Task to complete. Could you pull out the text read from every one of the items below, keeping each line unchanged and in its order, and leave the pictures out of your answer?

Data extracts.
------------
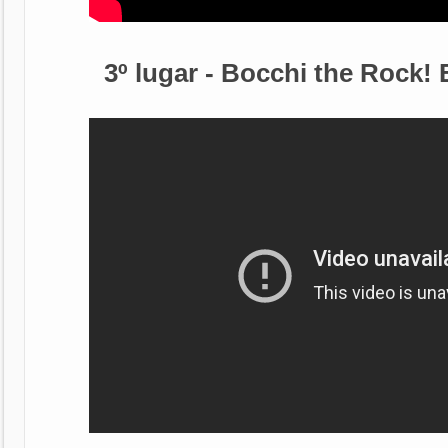
3º lugar - Bocchi the Rock!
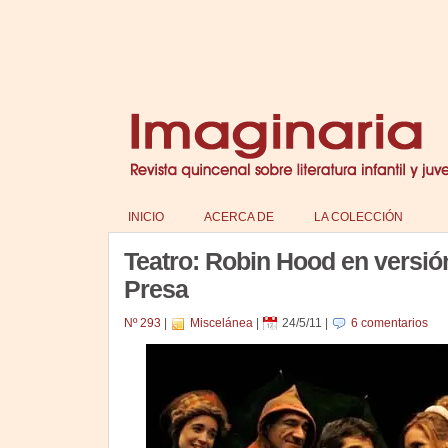
INICIO
ACERCA DE
LA COLECCIÓN
Teatro: Robin Hood en versión
Presa
Nº 293
|
Miscelánea
|
24/5/11
|
6 comentarios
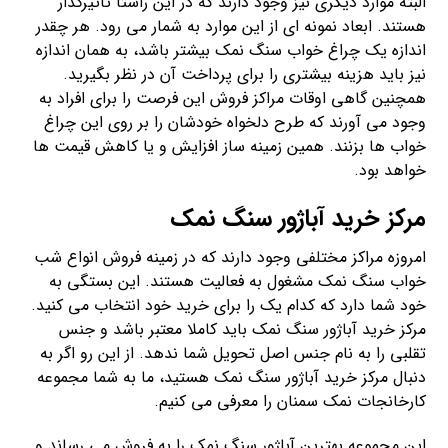
البته موارد دیگری نیز وجود دارند که در این راستا تاثیرگذار
هستند. ابعاد نمونه ای از این موارد به شمار می رود. هر چقدر
اندازه یک چراغ خواب سنگ نمک بیشتر باشد، به همان اندازه
نیز باید هزینه بیشتری را برای پرداخت آن در نظر بگیرید.
همچنین گاهی اوقات مراکز فروش این فرصت را برای افراد به
وجود می آورند که طرح دلخواه خودشان را بر روی این چراغ
خواب ها بزنند. همین زمینه ساز افزایش و یا کاهش قیمت ها
خواهد بود.
مرکز خرید آباژور سنگ نمک
امروزه مراکز مختلفی وجود دارند که در زمینه فروش انواع شب
خواب سنگ نمک مشغول به فعالیت هستند. این بستگی به
خود شما دارد که کدام یک را برای خرید خود انتخاب می کنید.
مرکز خرید آباژور سنگ نمک باید کاملا معتبر باشد و جنس
تقلبی را به نام جنس اصل تحویل شما ندهد. از این رو اگر به
دنبال مرکز خرید آباژور سنگ نمک هستید، ما به شما مجموعه
کارخانجات نمک سمنان را معرفی می کنیم.
این مجموعه بهترین آباژور سنگ نمک را به فروش می رساند و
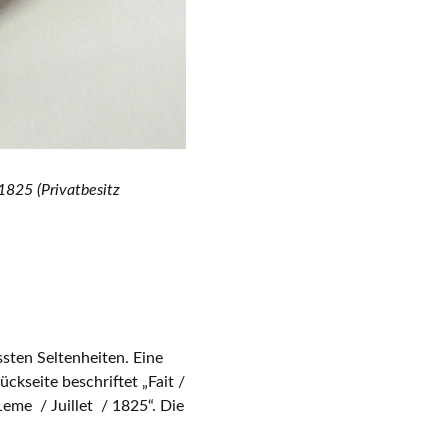
 1825 (Privatbesitz
sten Seltenheiten. Eine
ckseite beschriftet „Fait /
1eme / Juillet / 1825“. Die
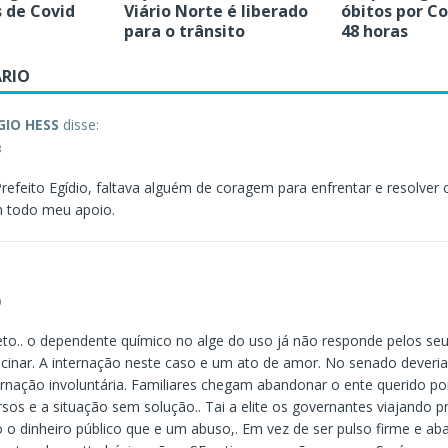
 de Covid
Viário Norte é liberado
óbitos por C
para o trânsito
48 horas
RIO
IO HESS
disse:
8
refeito Egídio, faltava alguém de coragem para enfrentar e resolver
m todo meu apoio.
0
to.. o dependente químico no alge do uso já não responde pelos se
ocinar. A internação neste caso e um ato de amor. No senado deveria
ternação involuntária. Familiares chegam abandonar o ente querido po
sos e a situação sem solução.. Tai a elite os governantes viajando p
o dinheiro público que e um abuso,. Em vez de ser pulso firme e aba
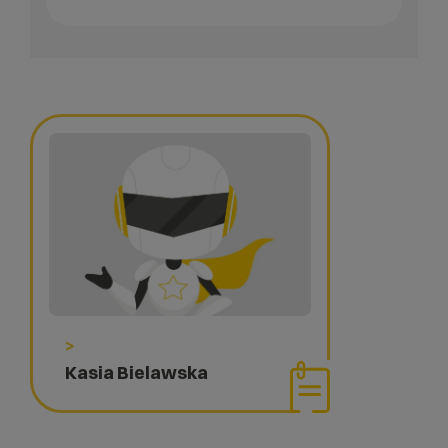
>
Kasia Bielawska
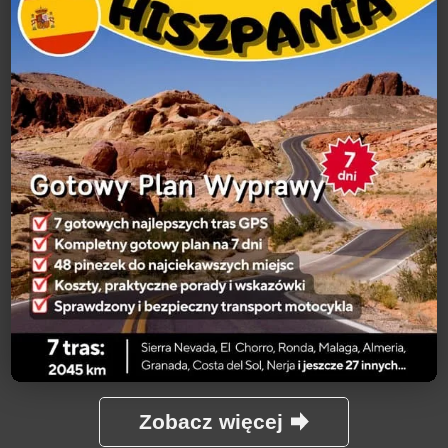
Zobacz więcej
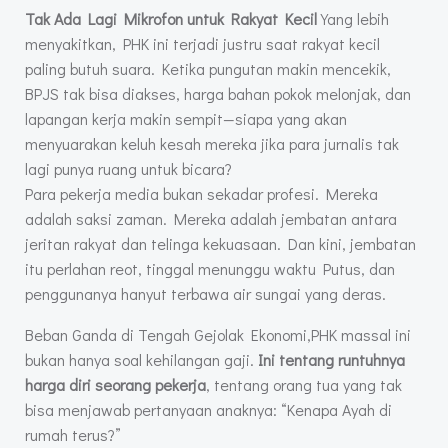
Tak Ada Lagi Mikrofon untuk Rakyat Kecil
Yang lebih
menyakitkan, PHK ini terjadi justru saat rakyat kecil
paling butuh suara. Ketika pungutan makin mencekik,
BPJS tak bisa diakses, harga bahan pokok melonjak, dan
lapangan kerja makin sempit—siapa yang akan
menyuarakan keluh kesah mereka jika para jurnalis tak
lagi punya ruang untuk bicara?
Para pekerja media bukan sekadar profesi. Mereka
adalah saksi zaman. Mereka adalah jembatan antara
jeritan rakyat dan telinga kekuasaan. Dan kini, jembatan
itu perlahan reot, tinggal menunggu waktu Putus, dan
penggunanya hanyut terbawa air sungai yang deras.
Beban Ganda di Tengah Gejolak Ekonomi,PHK massal ini
bukan hanya soal kehilangan gaji.
Ini tentang runtuhnya
harga diri seorang pekerja
, tentang orang tua yang tak
bisa menjawab pertanyaan anaknya: “Kenapa Ayah di
rumah terus?”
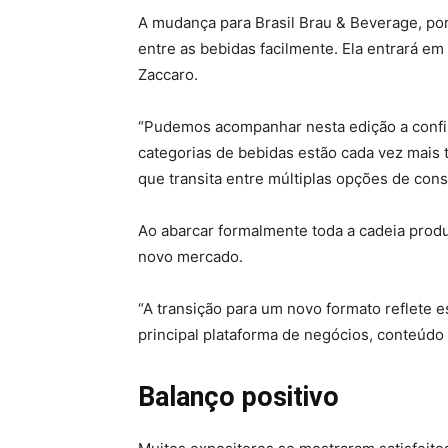
A mudança para Brasil Brau & Beverage, po
entre as bebidas facilmente. Ela entrará em
Zaccaro.
“Pudemos acompanhar nesta edição a confirm
categorias de bebidas estão cada vez mais 
que transita entre múltiplas opções de con
Ao abarcar formalmente toda a cadeia produ
novo mercado.
“A transição para um novo formato reflete 
principal plataforma de negócios, conteúdo 
Balanço positivo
------------
Answer.
3º lugar - Bocchi the Rock!
INICIO
ACERCA DE
LA COLECCIÓN
Teatro: Robin Hood en versión
Presa
Nº 293
|
Miscelánea
|
24/5/11
|
6 comentarios
البته موارد دیگری نیز وجود دارند که در این راستا تاثیرگذار
هستند. ابعاد نمونه ای از این موارد به شمار می رود. هر چقدر
اندازه یک چراغ خواب سنگ نمک بیشتر باشد، به همان اندازه
نیز باید هزینه بیشتری را برای پرداخت آن در نظر بگیرید.
همچنین گاهی اوقات مراکز فروش این فرصت را برای افراد به
وجود می آورند که طرح دلخواه خودشان را بر روی این چراغ
خواب ها بزنند. همین زمینه ساز افزایش و یا کاهش قیمت ها
خواهد بود.
مرکز خرید آباژور سنگ نمک
امروزه مراکز مختلفی وجود دارند که در زمینه فروش انواع شب
خواب سنگ نمک مشغول به فعالیت هستند. این بستگی به
خود شما دارد که کدام یک را برای خرید خود انتخاب می کنید.
مرکز خرید آباژور سنگ نمک باید کاملا معتبر باشد و جنس
تقلبی را به نام جنس اصل تحویل شما ندهد. از این رو اگر به
دنبال مرکز خرید آباژور سنگ نمک هستید، ما به شما مجموعه
کارخانجات نمک سمنان را معرفی می کنیم.
این مجموعه بهترین آباژور سنگ نمک را به فروش می رساند و
 1825 (Privatbesitz
sten Seltenheiten. Eine
ckseite beschriftet „Fait /
1eme / Juillet / 1825“. Die
 de Covid
Viário Norte é liberado
óbitos por C
para o trânsito
48 horas
RIO
IO HESS
disse:
8
refeito Egídio, faltava alguém de coragem para enfrentar e resolver
m todo meu apoio.
0
to.. o dependente químico no alge do uso já não responde pelos se
ocinar. A internação neste caso e um ato de amor. No senado deveria
ternação involuntária. Familiares chegam abandonar o ente querido po
sos e a situação sem solução.. Tai a elite os governantes viajando p
o dinheiro público que e um abuso,. Em vez de ser pulso firme e aba
>
Kasia Bielawska
Zobacz więcej
Tak Ada Lagi Mikrofon untuk Rakyat Kecil
Yang lebih
menyakitkan, PHK ini terjadi justru saat rakyat kecil
paling butuh suara. Ketika pungutan makin mencekik,
BPJS tak bisa diakses, harga bahan pokok melonjak, dan
lapangan kerja makin sempit—siapa yang akan
menyuarakan keluh kesah mereka jika para jurnalis tak
lagi punya ruang untuk bicara?
Para pekerja media bukan sekadar profesi. Mereka
adalah saksi zaman. Mereka adalah jembatan antara
jeritan rakyat dan telinga kekuasaan. Dan kini, jembatan
itu perlahan reot, tinggal menunggu waktu Putus, dan
penggunanya hanyut terbawa air sungai yang deras.
Beban Ganda di Tengah Gejolak Ekonomi,PHK massal ini
bukan hanya soal kehilangan gaji.
Ini tentang runtuhnya
harga diri seorang pekerja
, tentang orang tua yang tak
bisa menjawab pertanyaan anaknya: “Kenapa Ayah di
rumah terus?”
A mudança para Brasil Brau & Beverage, po
entre as bebidas facilmente. Ela entrará em
Zaccaro.
“Pudemos acompanhar nesta edição a confirm
categorias de bebidas estão cada vez mais 
que transita entre múltiplas opções de con
Ao abarcar formalmente toda a cadeia produ
novo mercado.
“A transição para um novo formato reflete 
principal plataforma de negócios, conteúdo 
Balanço positivo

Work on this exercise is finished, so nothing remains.